Pero no son sólo los niños. Libia, hoy en día, es un museo activo de armamento. Desde las ‘inocentes’ Kalashnikovs que porta cualquier hijo de vecino hasta éstos tanques, o los aviones caza y helicópteros Apache de la OTAN que sobrevuelan el país cada dos por tres. Los libios se han convertido en expertos en armas, y saben distinguir los distintos calibres con sólo oír los disparos, o saber con qué arma se destruyó una casa con un simple vistazo a las ruinas.

LA CIUDAD DENTRO DE LA CIUDAD

Estábamos en un área especial de Trípoli. Por décadas, el complejo de Bab Al Azizia fue el cuartel general del régimen de Gaddafi. Una ciudad dentro de una ciudad (seis kilómetros cuadrados, casi el doble que el Central Park de Nueva York), increíblemente armada y fortificada. Y diseñada para no caer jamás. Pocos libios habían entrado aquí, y los que lo habían hecho no querían ni volver ni hablar de ello. Por más que la extravagancia de Gaddafi le hiciera dormir en una tienda beduina en un lugar distinto cada día, era en este mastodóntico complejo donde se cimentaba su régimen. Controlar Bab Al Azizia, todos sabían, era controlar Trípoli. Y controlar Trípoli, naturalmente, era controlar Libia.

Curiosamente, la caída de Trípoli—y de Bab Al Azizia—fue relativamente silenciosa. La capital vivió una rebelión interna que se coordinó magistralmente con el avance de los rebeldes desde las montañas del oeste. A éste ataque se le llamó ‘Operación Sirena del Amanecer’. En cuestión de 72 horas, Bab Al Azizia —y casi todo Trípoli— estaba en manos de los rebeldes. Desde entonces, el denostado complejo se ha convertido en una extraña mezcla entre atracción turística y sitio de celebraciones.

Los niños jugando en el tanque fueron sólo la introducción. El lugar está profanado, completamente saqueado y en ruinas. Hay escombros por todos lados. Escombros de guerra, que lo dejan todo inservible e irreconocible. Pero aún así, se pueden reconocer cosas. Cada paso entre los escombros y el polvo revela un nuevo detalle, algo insospechado, que le da un giro más a la tuerca de la complejidad. Bab Al Azizia no era sólo un cuartel militar, un lugar donde sólo hablaban las armas y los juegos de poder. Hay bibliotecas enteras y cocinas. Salas de juegos y salas de estar. Despensas y depósitos de toda clase. En algunos edificios hay documentos, muchos, muchísimos, y de toda clase. Desde libros de aritmética hasta recortes de revistas en francés, pasando por cajas de DVDs. También hay marcas de balas, y una en particular que prueba que el vidrio anti-balas no es un fraude.

DATOS PROPORCIONADOS:
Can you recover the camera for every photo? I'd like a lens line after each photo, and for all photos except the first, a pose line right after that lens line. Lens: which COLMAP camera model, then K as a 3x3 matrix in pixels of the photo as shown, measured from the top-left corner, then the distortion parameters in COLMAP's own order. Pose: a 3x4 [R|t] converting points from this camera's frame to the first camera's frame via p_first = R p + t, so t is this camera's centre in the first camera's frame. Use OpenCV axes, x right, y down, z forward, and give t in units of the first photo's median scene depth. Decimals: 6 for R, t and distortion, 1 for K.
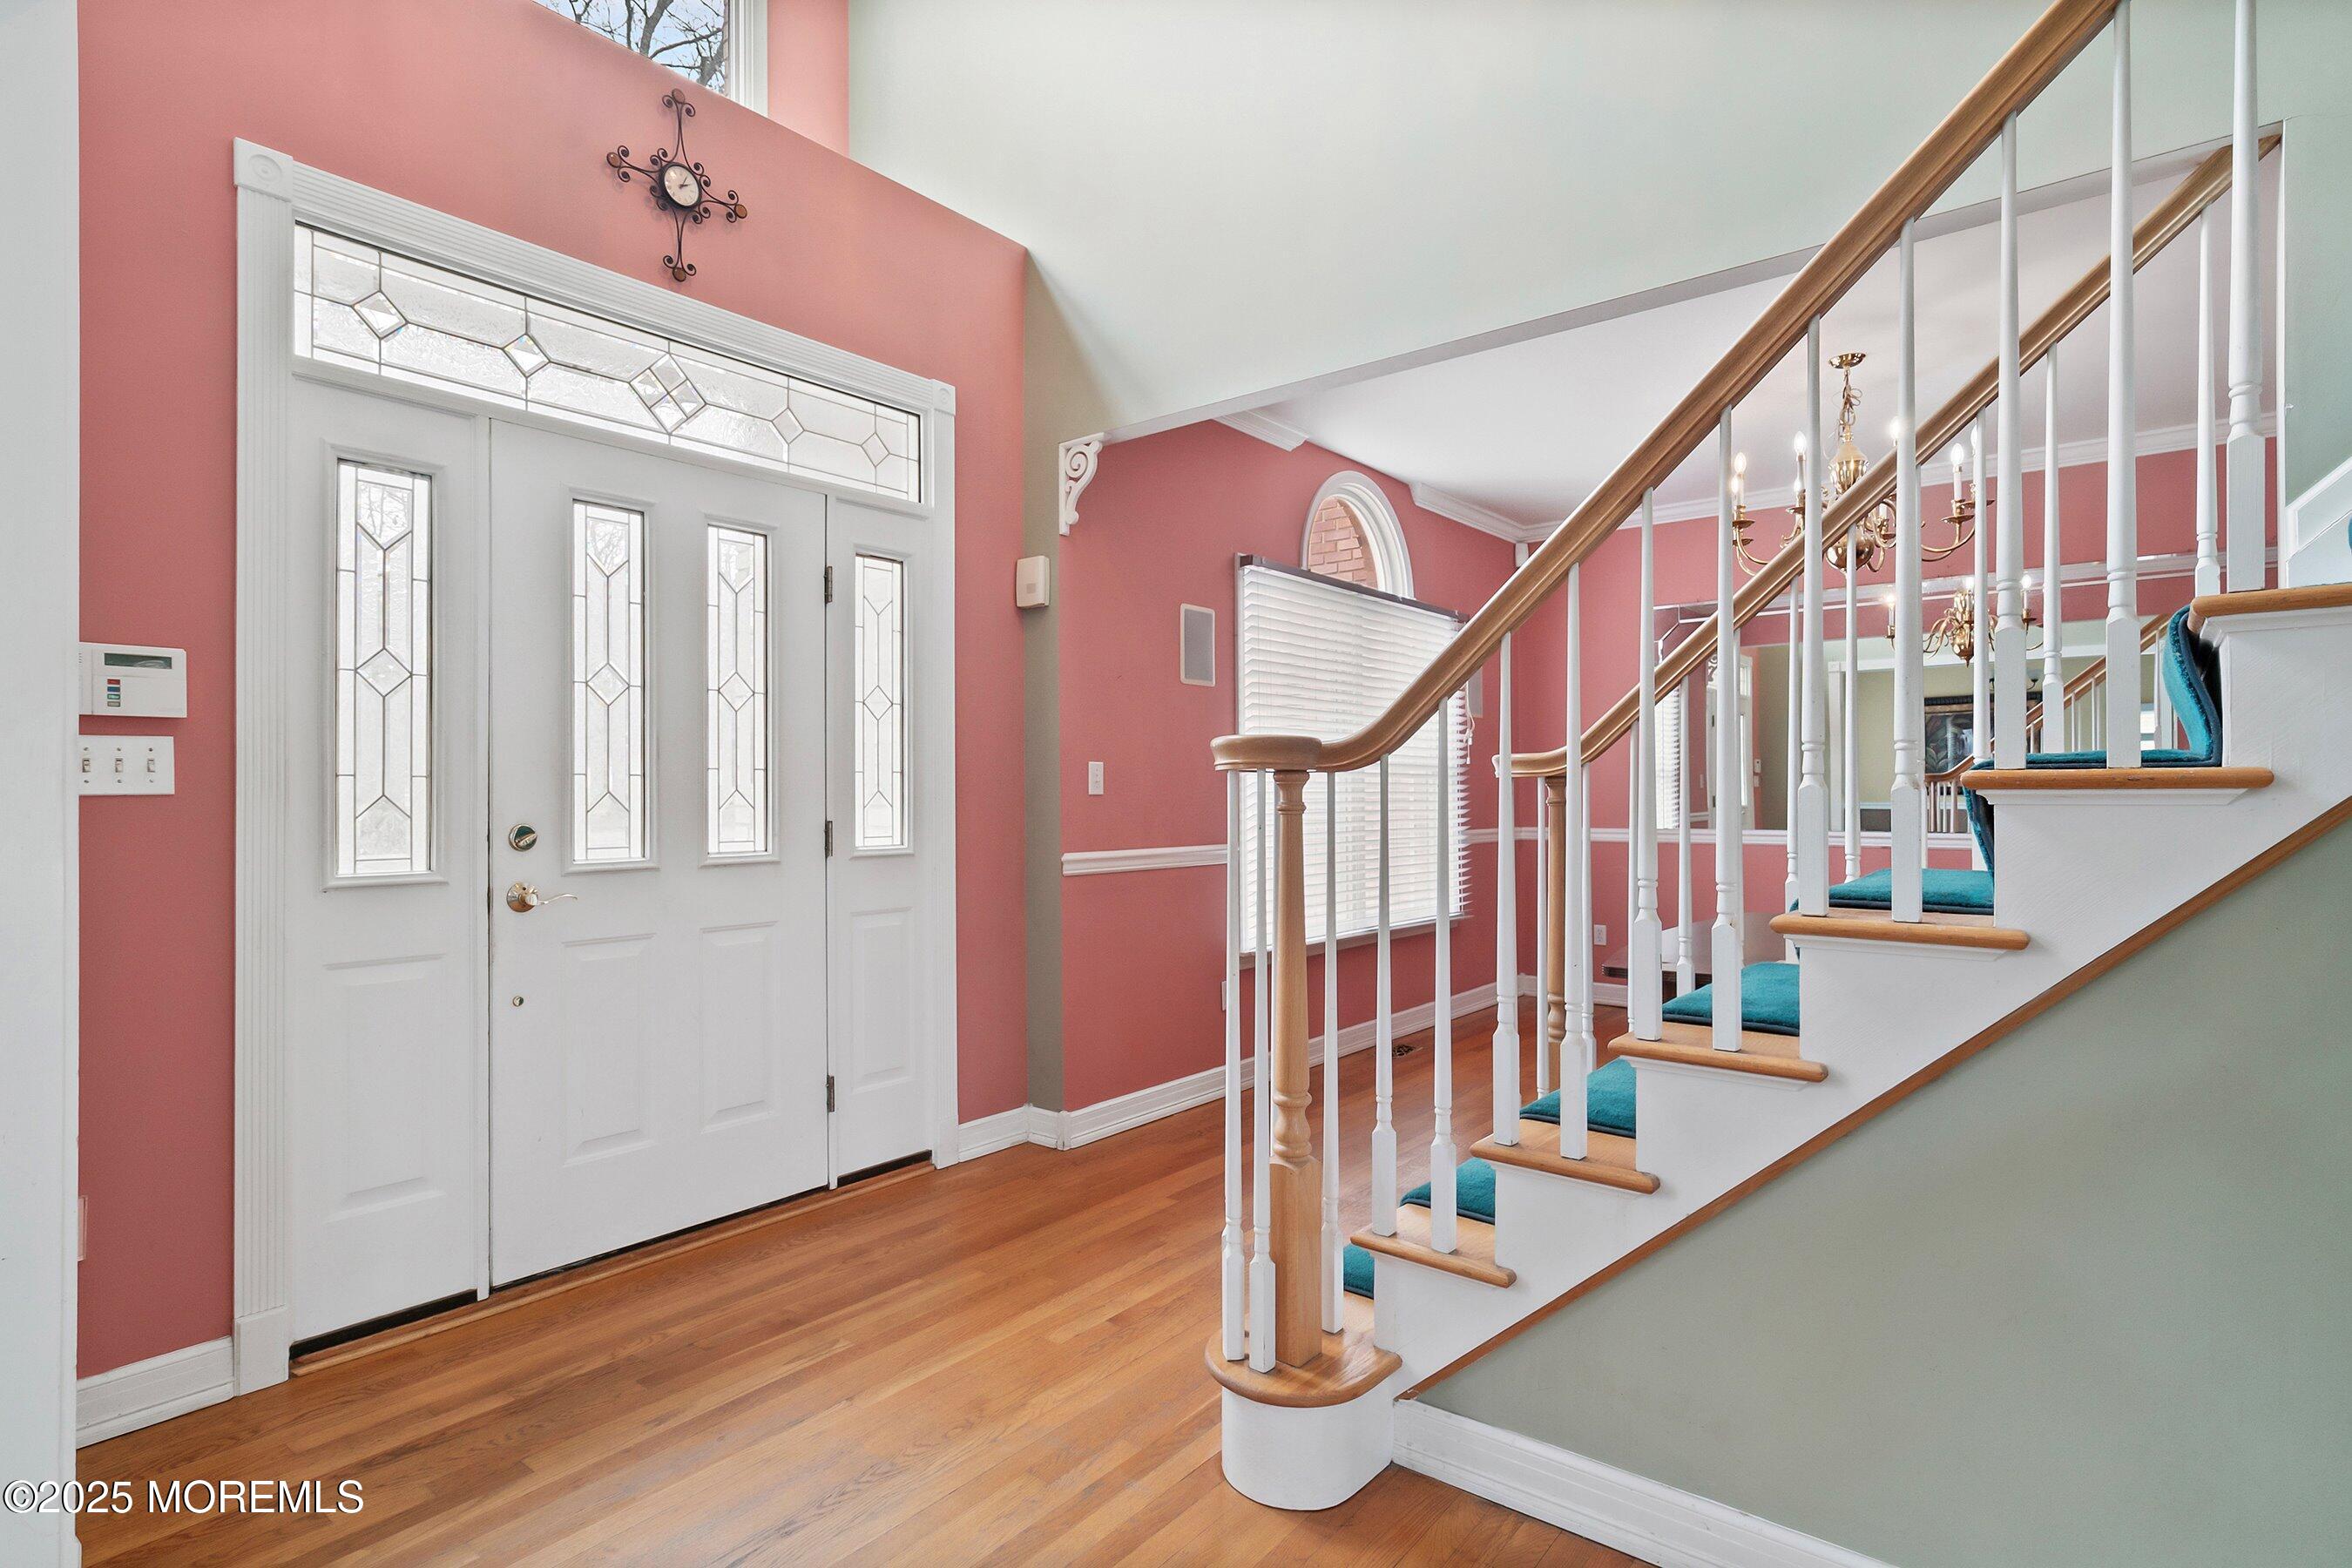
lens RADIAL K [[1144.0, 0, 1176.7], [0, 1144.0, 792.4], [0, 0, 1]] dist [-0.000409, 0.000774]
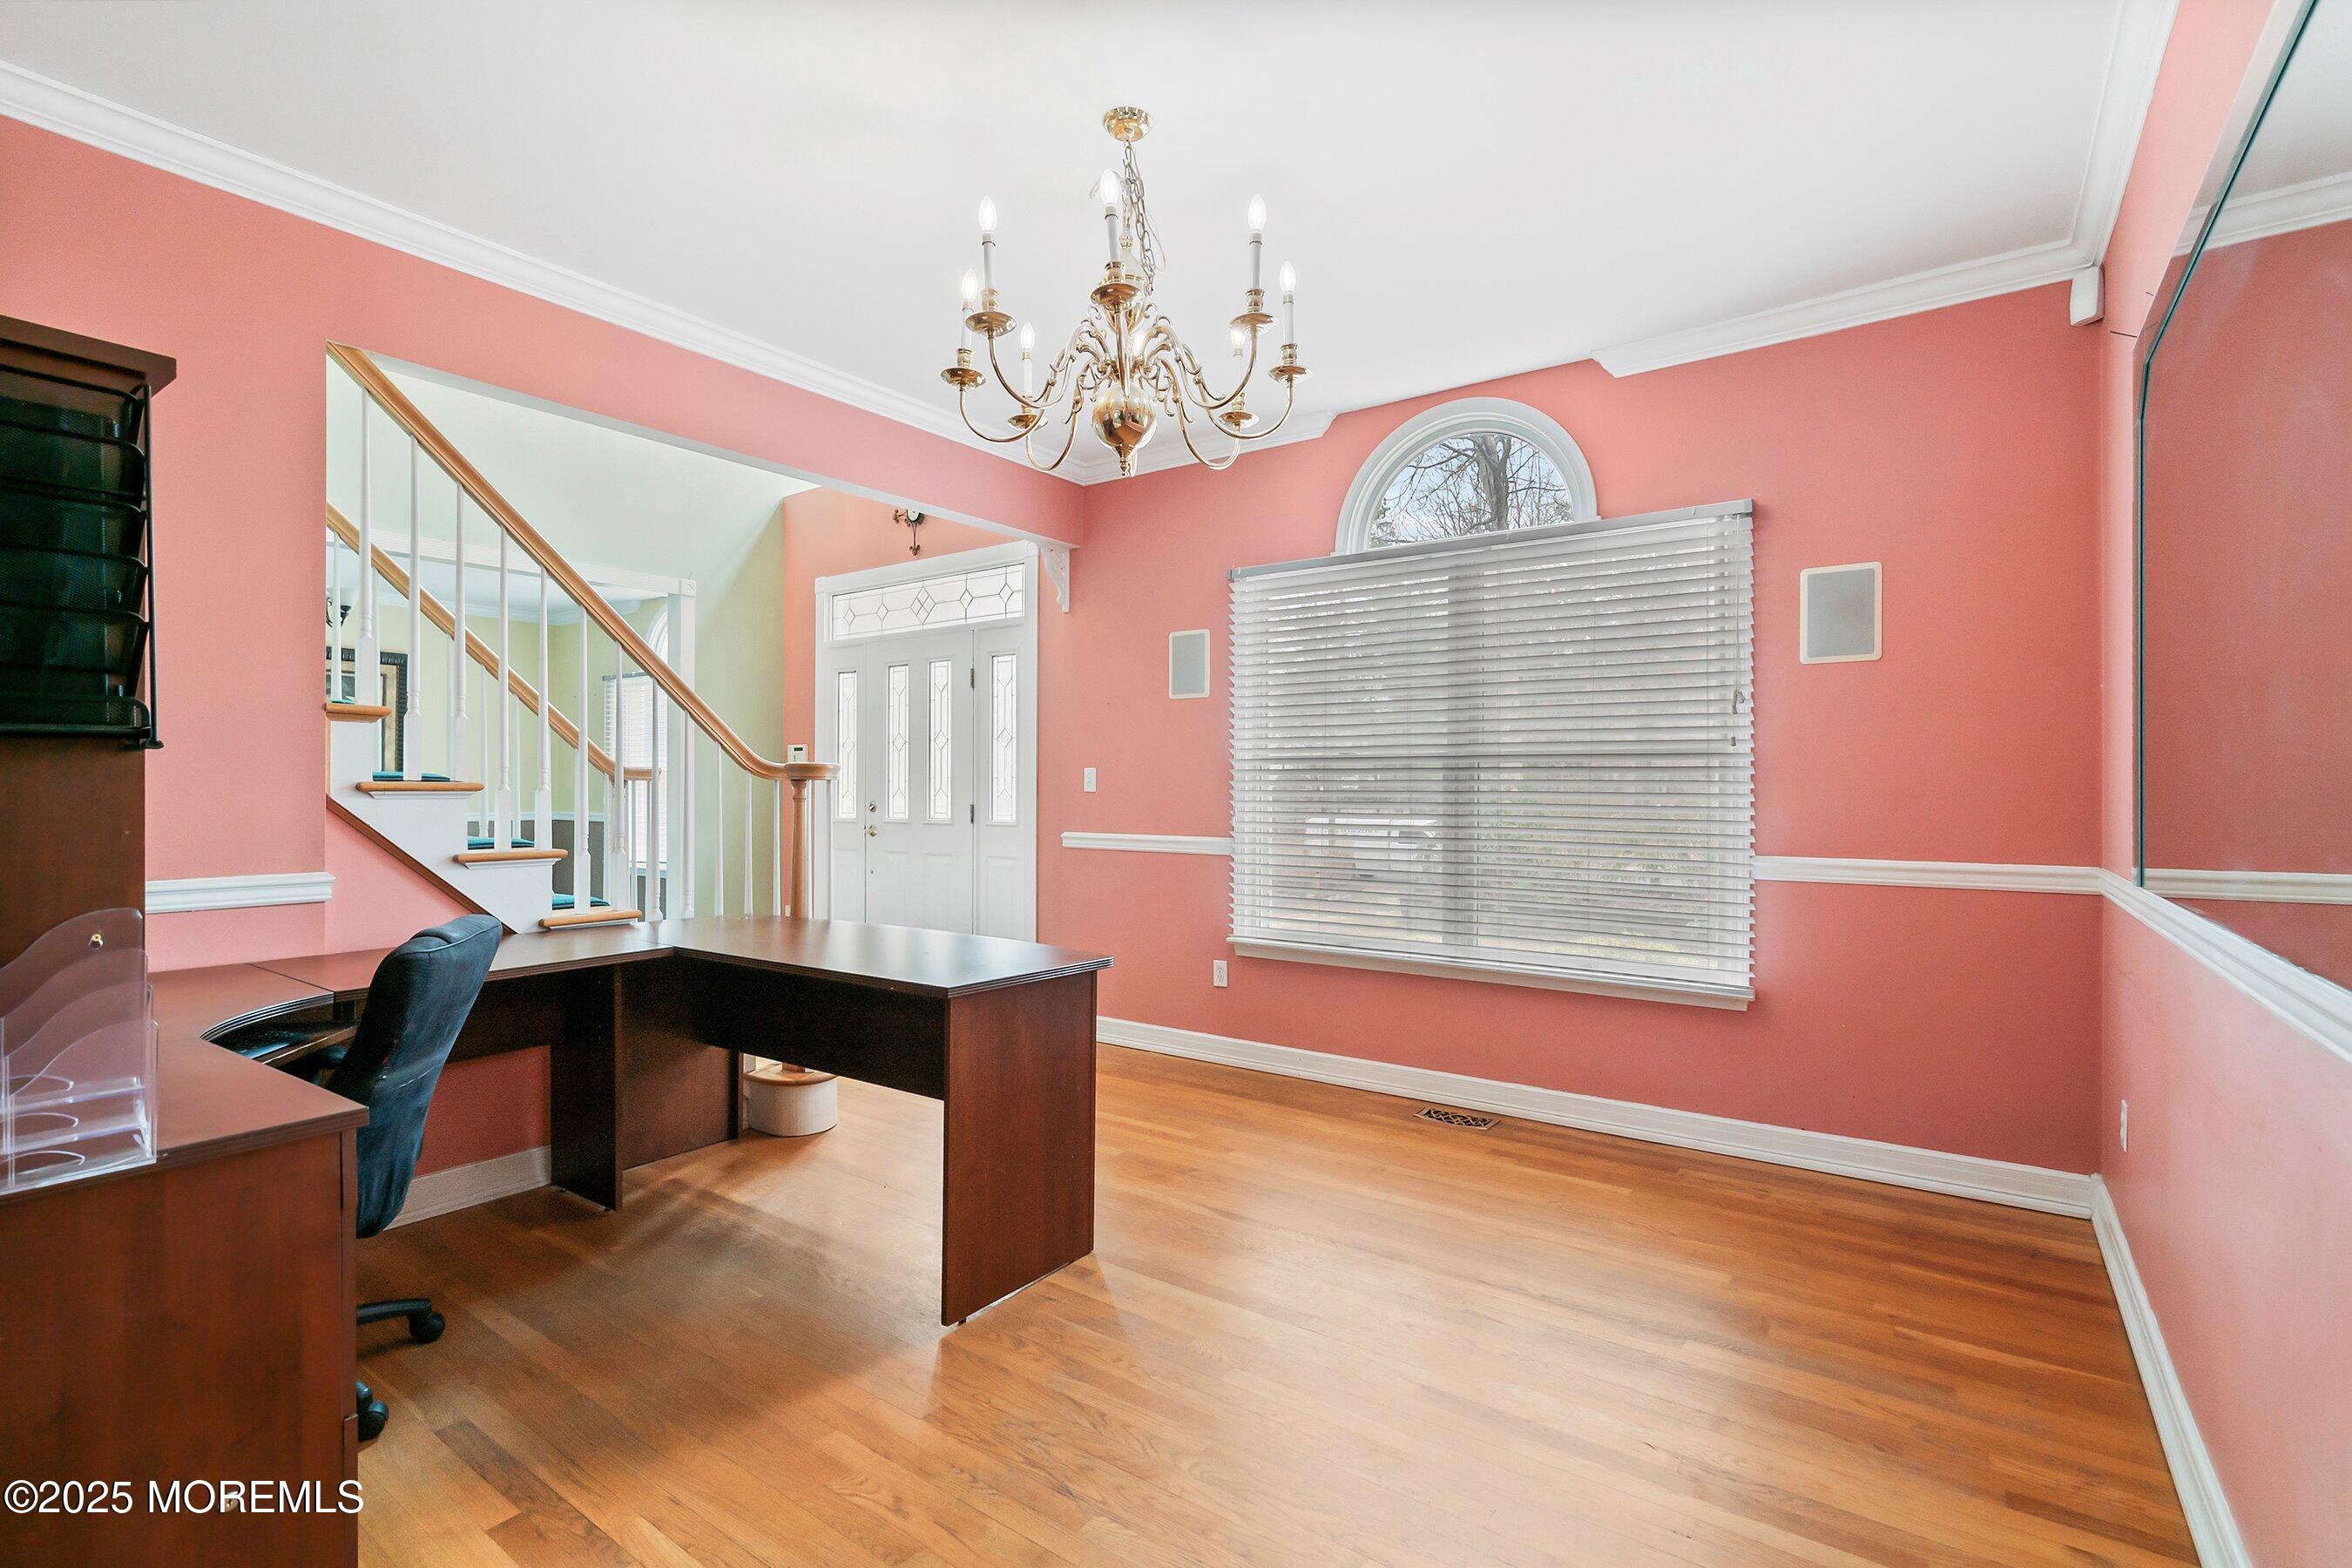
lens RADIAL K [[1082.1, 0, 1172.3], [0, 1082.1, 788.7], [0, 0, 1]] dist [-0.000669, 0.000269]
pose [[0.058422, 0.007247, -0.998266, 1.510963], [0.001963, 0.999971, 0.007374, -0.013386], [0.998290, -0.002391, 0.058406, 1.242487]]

ENUNCIADO DE TAREA: Continúa el texto sobre el complejo de Bab Al Azizia a partir de su última oración.

RESPUESTA AL EJERCICIO:
LOS TÚNELES

Y además, hay túneles. Túneles que conectan todos y cada uno de los edificios entre sí, y que llegan hasta el aeropuerto (y hay quien dice que hasta el Mediterráneo, a cuatro kilómetros de allí). Una red tan compleja y extensiva que aún no se ha descubierto toda. Al bajar y verla, te das cuenta que Bab Al Azizia no era una, sino dos mini-ciudades: debajo de la tierra hay exactamente todas las cosas que hay arriba, desde las salas amobladas hasta las cocinas totalmente equipadas. La impresión que causa una estructura así es fuerte, y en ese momento recuerdo a todos los libios que me han dicho, ofuscados por la ira, que Gaddafi era un estúpido. No, un estúpido no construye ésto. Al contrario, seguramente fueron éstos túneles por los que escapó cuando tuvo que hacerlo.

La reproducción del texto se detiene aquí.